26 thoughts on “Why ROW80? Why not? by Nancy Poehlmann

  1. Nancy, so much of what you wrote rang true for me. That’s why I did this, and will do it again. I work full-time, but at least I can share with my colleagues (or most of them) my passion for writing. So I’m doubly glad that you’ve found a community online.

    But, Nancy, {{{Dude}}} waking up 2 hours early? That’s commitment!

  2. Well said, Nancy. I believe these are the reasons many ROW participants keep returning. It’s working for me. I love that I don’t have to feel ‘guilty’ for having a life. I like connecting with other writers. I need to be accountable – having to write the bi-weekly posts that honestly relate my progress (or lack of). I appreciate the encouragement of fellow writers when I succeed, and their empathy when I’ve had a tough week.
    Thanks for articulating what many of us would like to have said!

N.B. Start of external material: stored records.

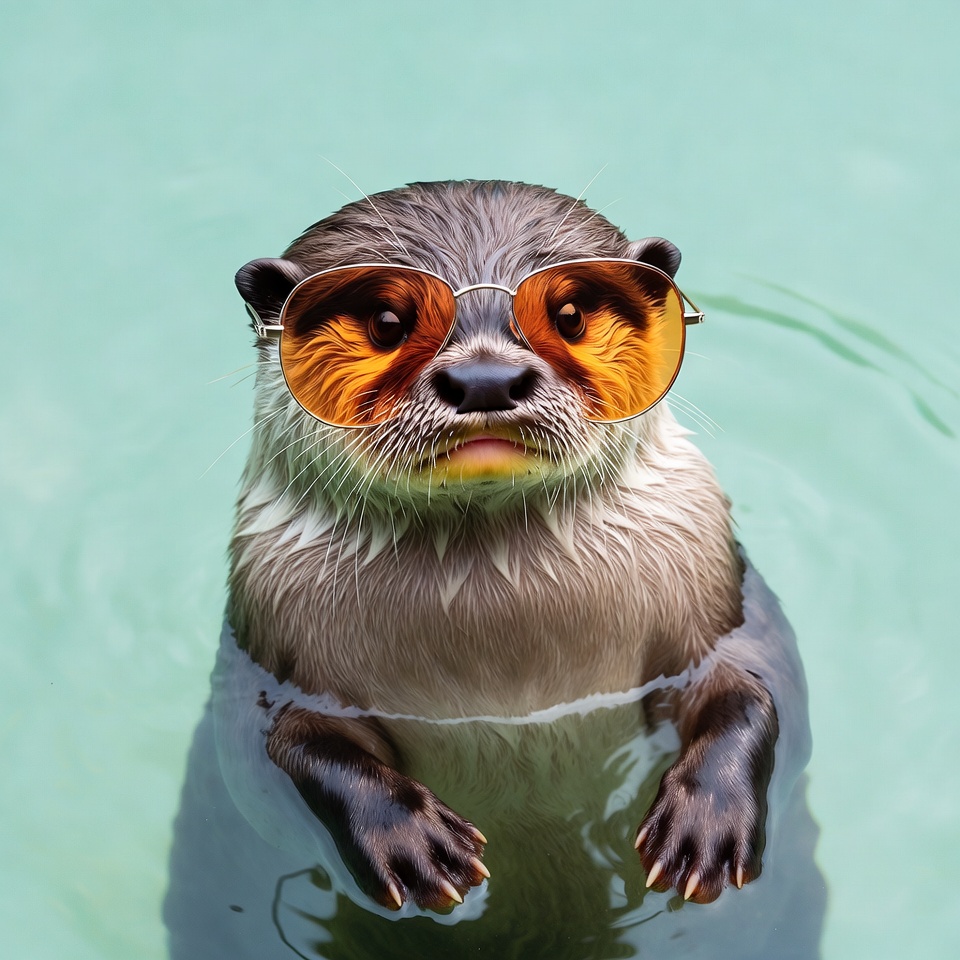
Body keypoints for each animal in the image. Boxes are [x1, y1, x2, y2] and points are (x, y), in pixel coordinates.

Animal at [191, 180, 818, 954]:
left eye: (570, 315)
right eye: (386, 322)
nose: (485, 377)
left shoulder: (714, 584)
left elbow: (760, 684)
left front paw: (708, 823)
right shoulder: (266, 647)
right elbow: (275, 754)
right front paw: (408, 841)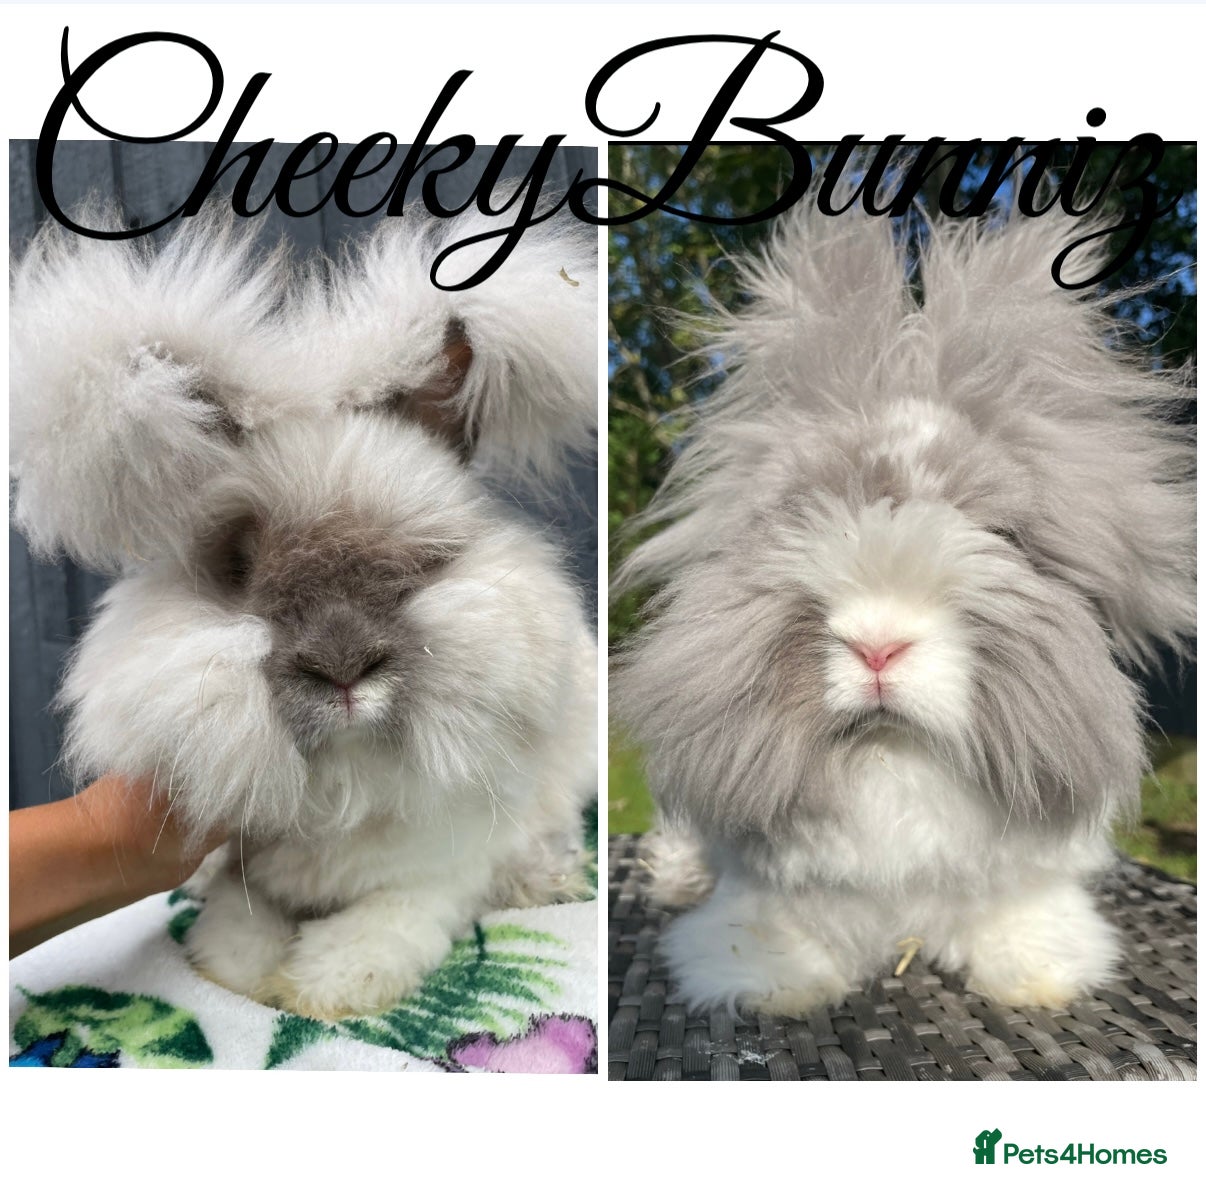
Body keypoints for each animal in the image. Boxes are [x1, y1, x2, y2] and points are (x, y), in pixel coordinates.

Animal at [10, 205, 598, 1020]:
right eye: (236, 567)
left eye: (424, 559)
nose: (343, 670)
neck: (347, 782)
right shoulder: (245, 865)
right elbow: (235, 926)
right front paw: (244, 976)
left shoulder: (440, 871)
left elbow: (388, 926)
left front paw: (324, 987)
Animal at [612, 207, 1194, 1017]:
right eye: (806, 515)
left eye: (1001, 535)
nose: (878, 646)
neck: (895, 759)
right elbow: (771, 925)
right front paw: (767, 981)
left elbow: (1022, 916)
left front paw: (1040, 977)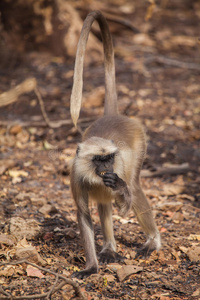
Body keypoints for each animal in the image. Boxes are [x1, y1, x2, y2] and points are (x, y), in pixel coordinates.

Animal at [70, 11, 161, 278]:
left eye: (109, 158)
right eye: (99, 159)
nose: (106, 168)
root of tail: (114, 115)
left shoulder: (118, 167)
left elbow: (124, 205)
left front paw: (120, 187)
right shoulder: (75, 173)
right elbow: (83, 214)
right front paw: (91, 267)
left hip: (140, 142)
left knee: (135, 187)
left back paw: (152, 241)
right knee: (102, 201)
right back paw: (110, 248)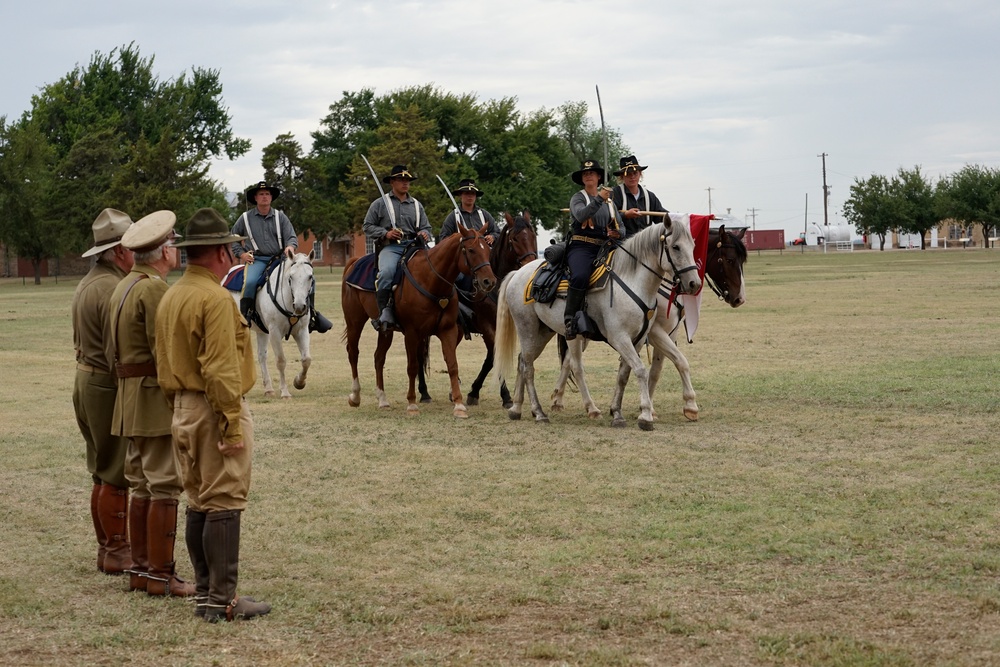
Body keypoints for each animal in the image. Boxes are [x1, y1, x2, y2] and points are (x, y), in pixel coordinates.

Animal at [226, 249, 312, 396]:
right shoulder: (274, 332)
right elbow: (281, 360)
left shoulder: (301, 330)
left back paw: (269, 389)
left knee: (262, 356)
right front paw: (285, 392)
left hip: (262, 332)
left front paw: (299, 382)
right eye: (291, 277)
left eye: (310, 277)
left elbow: (306, 359)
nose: (300, 306)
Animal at [344, 219, 496, 418]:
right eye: (471, 250)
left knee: (378, 358)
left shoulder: (448, 330)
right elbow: (412, 366)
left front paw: (459, 405)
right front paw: (412, 404)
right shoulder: (412, 333)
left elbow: (452, 365)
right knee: (353, 352)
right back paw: (355, 396)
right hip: (354, 321)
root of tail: (354, 262)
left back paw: (383, 399)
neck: (431, 280)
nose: (489, 281)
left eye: (488, 250)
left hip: (386, 330)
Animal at [494, 219, 700, 428]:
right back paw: (542, 411)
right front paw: (646, 414)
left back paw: (517, 408)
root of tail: (518, 273)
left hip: (545, 332)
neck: (632, 283)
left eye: (693, 246)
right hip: (528, 328)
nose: (694, 284)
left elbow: (631, 373)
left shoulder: (642, 338)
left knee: (524, 361)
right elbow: (641, 370)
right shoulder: (623, 337)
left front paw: (618, 412)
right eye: (675, 247)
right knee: (535, 367)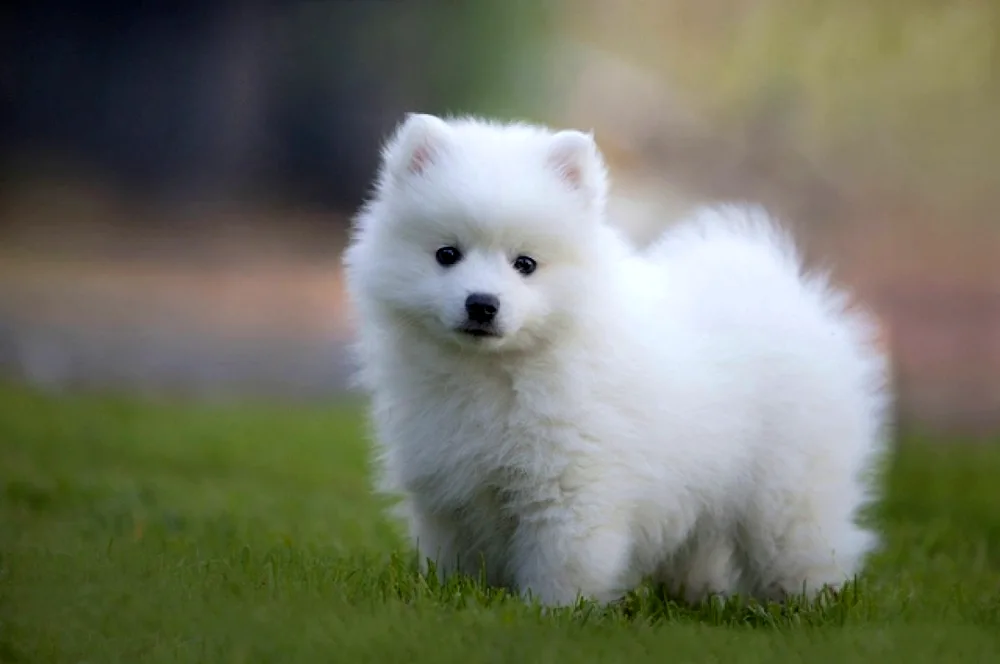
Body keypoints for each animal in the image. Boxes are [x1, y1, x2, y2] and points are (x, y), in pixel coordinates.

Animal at [344, 114, 892, 608]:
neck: (497, 372)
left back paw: (808, 603)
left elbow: (563, 563)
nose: (482, 304)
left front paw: (551, 613)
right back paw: (698, 598)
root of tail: (784, 290)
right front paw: (453, 599)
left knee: (803, 542)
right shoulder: (447, 492)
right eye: (446, 254)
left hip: (789, 487)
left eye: (526, 264)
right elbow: (457, 558)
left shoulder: (572, 486)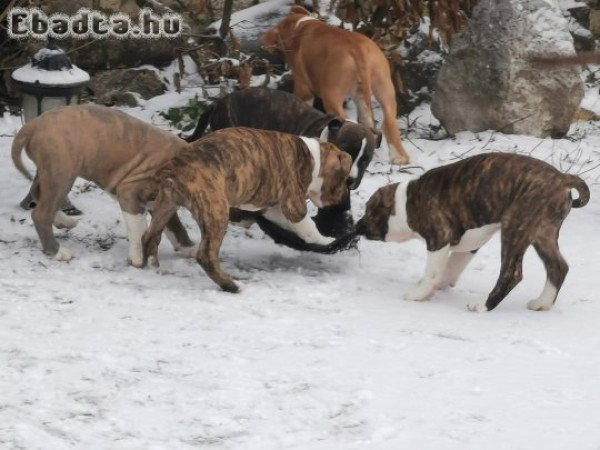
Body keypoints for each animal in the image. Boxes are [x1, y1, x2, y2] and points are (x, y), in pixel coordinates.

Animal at [11, 103, 195, 266]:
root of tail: (33, 124)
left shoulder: (161, 204)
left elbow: (175, 226)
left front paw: (188, 248)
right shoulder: (129, 192)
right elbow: (139, 227)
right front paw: (138, 256)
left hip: (49, 174)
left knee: (37, 194)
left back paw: (64, 221)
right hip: (61, 175)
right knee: (41, 213)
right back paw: (57, 251)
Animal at [140, 128, 352, 294]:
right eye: (343, 179)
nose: (343, 197)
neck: (314, 158)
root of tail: (175, 168)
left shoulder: (273, 208)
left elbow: (299, 227)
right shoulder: (293, 206)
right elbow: (308, 225)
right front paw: (326, 240)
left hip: (166, 205)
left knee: (150, 237)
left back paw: (153, 268)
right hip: (216, 211)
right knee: (206, 256)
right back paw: (233, 286)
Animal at [260, 5, 410, 165]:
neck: (298, 27)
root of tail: (356, 50)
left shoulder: (303, 88)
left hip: (331, 96)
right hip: (383, 88)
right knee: (387, 123)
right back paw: (399, 157)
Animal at [356, 153, 592, 312]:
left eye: (369, 211)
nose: (358, 225)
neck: (405, 202)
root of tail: (562, 178)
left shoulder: (438, 239)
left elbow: (432, 272)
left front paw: (418, 294)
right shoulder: (469, 245)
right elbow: (450, 267)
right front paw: (438, 286)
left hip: (515, 227)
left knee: (512, 273)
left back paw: (483, 305)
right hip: (543, 233)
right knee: (558, 267)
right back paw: (542, 303)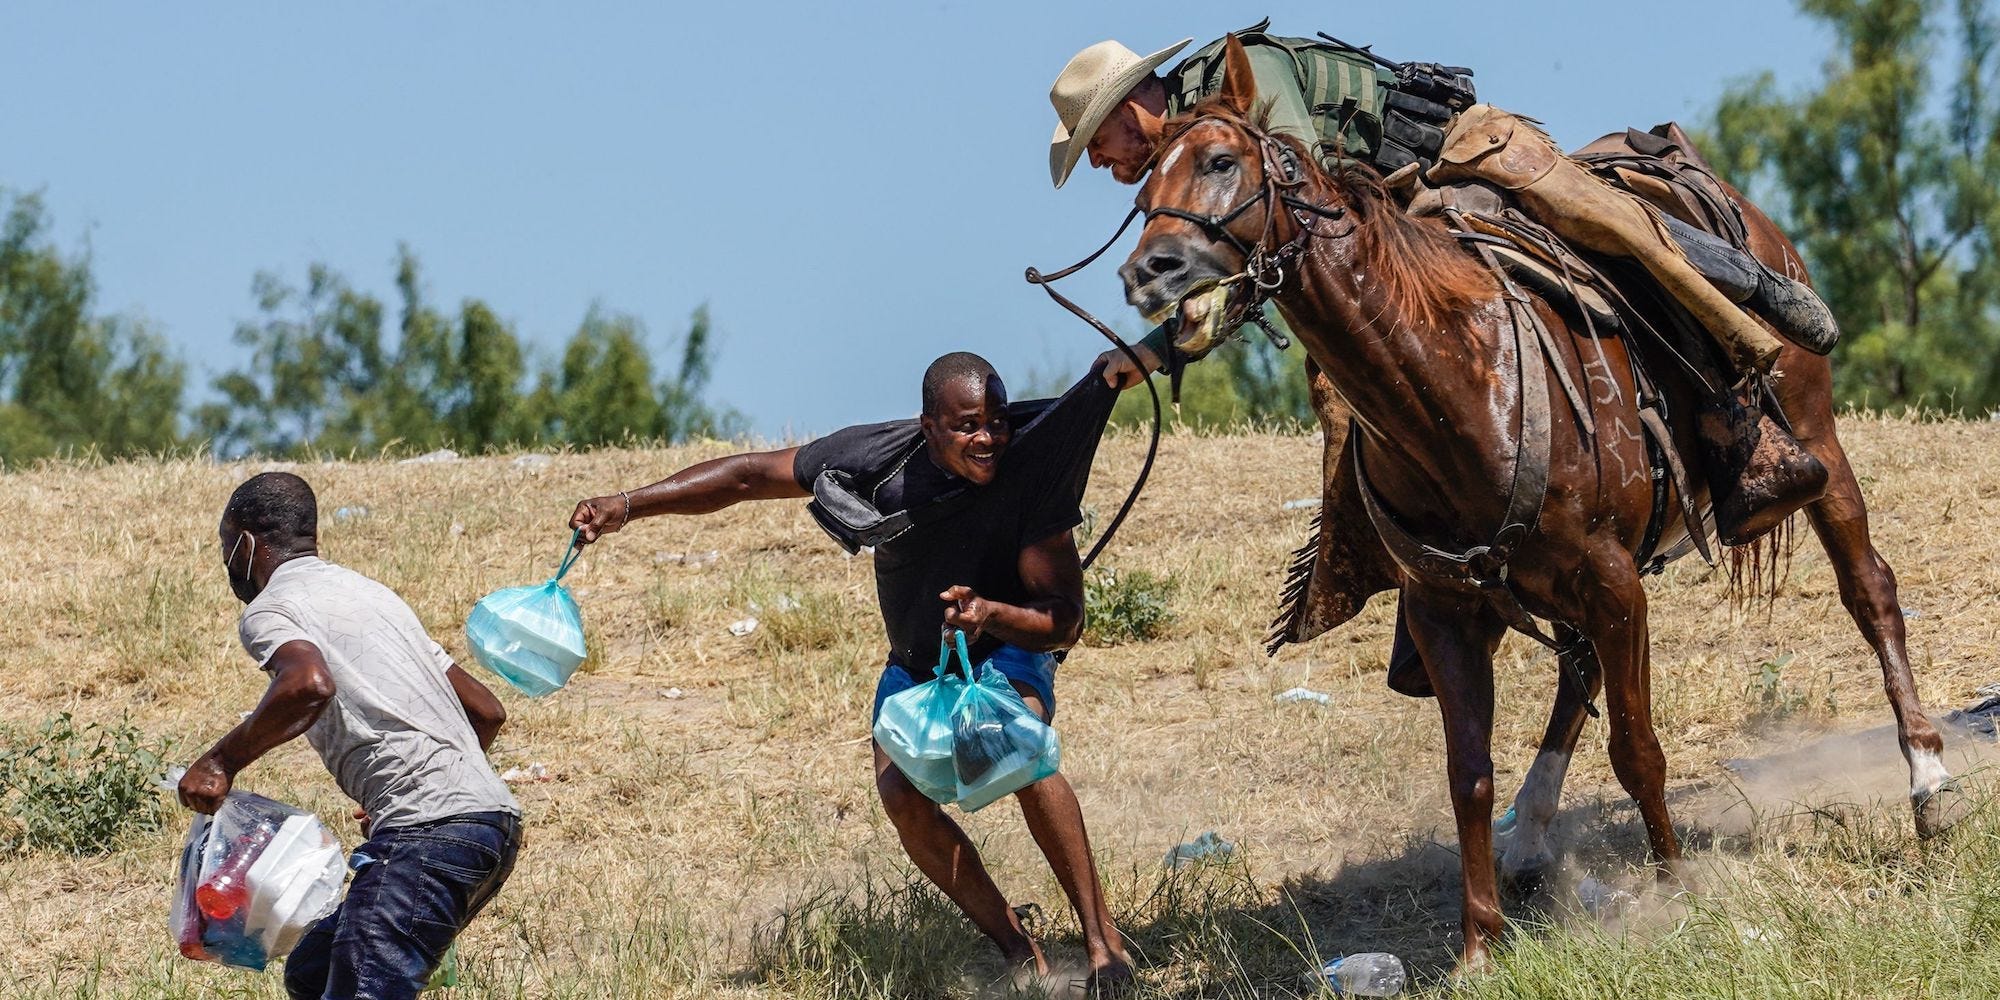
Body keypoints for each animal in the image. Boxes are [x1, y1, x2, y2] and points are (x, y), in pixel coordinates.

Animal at [1128, 37, 1968, 968]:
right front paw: (1478, 945)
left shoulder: (1611, 579)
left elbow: (1637, 748)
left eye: (1221, 162)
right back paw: (1529, 835)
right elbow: (1468, 774)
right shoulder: (1448, 609)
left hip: (1816, 439)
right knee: (1578, 673)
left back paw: (1929, 781)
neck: (1454, 377)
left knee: (1870, 591)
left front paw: (1677, 890)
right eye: (1142, 191)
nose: (1147, 272)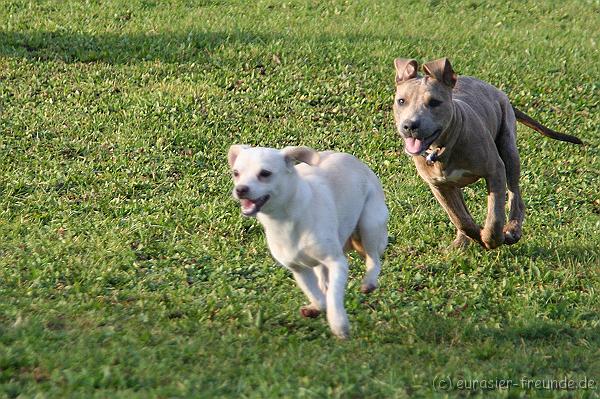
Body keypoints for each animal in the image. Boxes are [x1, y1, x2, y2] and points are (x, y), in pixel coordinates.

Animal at [226, 145, 390, 340]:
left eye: (265, 173)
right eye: (236, 173)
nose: (240, 189)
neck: (284, 219)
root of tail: (358, 162)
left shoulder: (337, 262)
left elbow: (333, 294)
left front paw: (338, 324)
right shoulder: (299, 269)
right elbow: (317, 296)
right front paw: (317, 308)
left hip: (369, 225)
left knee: (374, 259)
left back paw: (369, 282)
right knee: (323, 280)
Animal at [394, 57, 580, 250]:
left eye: (434, 102)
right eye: (401, 101)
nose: (409, 125)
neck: (444, 147)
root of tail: (496, 90)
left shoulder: (495, 170)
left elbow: (495, 214)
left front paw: (491, 238)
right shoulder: (439, 186)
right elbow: (460, 218)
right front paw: (475, 235)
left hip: (509, 149)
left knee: (515, 195)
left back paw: (512, 229)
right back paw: (462, 241)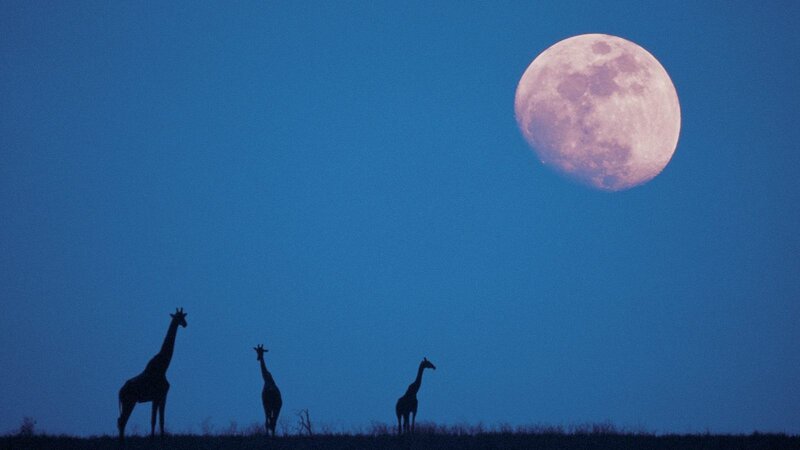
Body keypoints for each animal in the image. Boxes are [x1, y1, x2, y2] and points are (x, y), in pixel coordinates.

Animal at [117, 308, 187, 441]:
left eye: (184, 316)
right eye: (178, 317)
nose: (185, 324)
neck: (163, 367)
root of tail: (120, 392)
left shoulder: (156, 398)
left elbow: (155, 419)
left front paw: (154, 437)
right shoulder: (161, 395)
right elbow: (159, 420)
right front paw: (158, 438)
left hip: (127, 403)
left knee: (120, 420)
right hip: (129, 402)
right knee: (122, 421)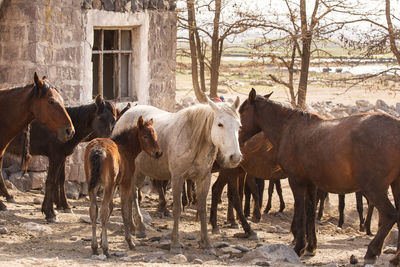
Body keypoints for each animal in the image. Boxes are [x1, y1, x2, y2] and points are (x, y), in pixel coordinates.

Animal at [3, 95, 120, 223]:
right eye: (100, 118)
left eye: (114, 120)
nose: (107, 142)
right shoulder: (56, 156)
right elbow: (51, 181)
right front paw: (50, 212)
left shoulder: (62, 157)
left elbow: (61, 179)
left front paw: (63, 205)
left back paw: (7, 198)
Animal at [85, 116, 162, 258]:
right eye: (145, 136)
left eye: (155, 135)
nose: (158, 153)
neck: (125, 149)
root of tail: (98, 150)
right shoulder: (125, 183)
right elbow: (124, 210)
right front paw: (130, 241)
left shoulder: (114, 184)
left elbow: (111, 208)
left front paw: (100, 240)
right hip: (108, 184)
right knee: (103, 210)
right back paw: (106, 248)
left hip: (93, 184)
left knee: (94, 210)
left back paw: (94, 247)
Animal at [114, 97, 242, 254]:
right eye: (220, 124)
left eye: (238, 126)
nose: (235, 157)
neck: (194, 140)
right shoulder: (177, 177)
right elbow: (176, 209)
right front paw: (175, 244)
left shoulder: (204, 179)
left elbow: (202, 209)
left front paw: (206, 244)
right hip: (135, 173)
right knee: (133, 195)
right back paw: (139, 227)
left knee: (132, 195)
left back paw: (133, 226)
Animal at [239, 88, 400, 266]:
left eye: (242, 111)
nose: (237, 138)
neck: (288, 128)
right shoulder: (311, 184)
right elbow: (310, 212)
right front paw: (311, 247)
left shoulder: (296, 181)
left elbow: (300, 211)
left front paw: (299, 247)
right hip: (395, 185)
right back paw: (395, 258)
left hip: (373, 188)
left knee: (390, 215)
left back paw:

  3. Great post Nancy. Row80 definitely helps keeps me accountable and quite possibly that’s what keeps me writing. Seeing all those other folks out there who are doing it, plugging away. As you said, being models and showing us how its done.

    1. Thanks, Robin. There are so many different ways that people approach their goals, there are all sorts of models in the group.

      The accountability has made me get more done in the past two weeks than I had in the month prior to that; it’s definitely working for me!

  4. As I have said more than once you writers who combine real life with your writing totally gobsmack me – you acheive so much and still keep families and work under control – me I’m just a retired old lady having fun – but even for me ROW80 has helped me keep on track – keep the purpose of it going so YAY for ROW80

    1. Thank you, Alberta. YAY for ROW80 indeed! I’ve heard from people who write full-time that it is sometimes hard to structure their time. I don’t know from personal experience, but I’m not surprised that it would be true.

  5. A number of months ago I was at a dinner party where we started talking about social networking. I mentioned I had friends all around the world.

    In response, one of the ladies said, “Who needs them?”

    Though I let the subject drop, (I’m sure our hostess didn’t want a knock-down-drag-out) my resounding response would be, “I do!”

    Thanks for the encouragement you offer just by being there, Nancy – and all my fellow ROW80ers.

    1. Thank you, Stephanie. I’m glad that I can offer encouragement.

      I’m stunned by the response you got; to me, that is one of the best parts of ROW80; reading through the posts, I was struck by the friendships that have grown up through the rounds. As for me–“who needs them?” I do!

  6. Wonderfully written and right on target, Nancy! You touched on the heart of both the writers struggle and the power of community to help with that journey.

    Nicely done!

    1. Thank you, Gene; I’m glad that you enjoyed the post. I feel very fortunate to have found this community and only hope that I can help others as much as they are helping me.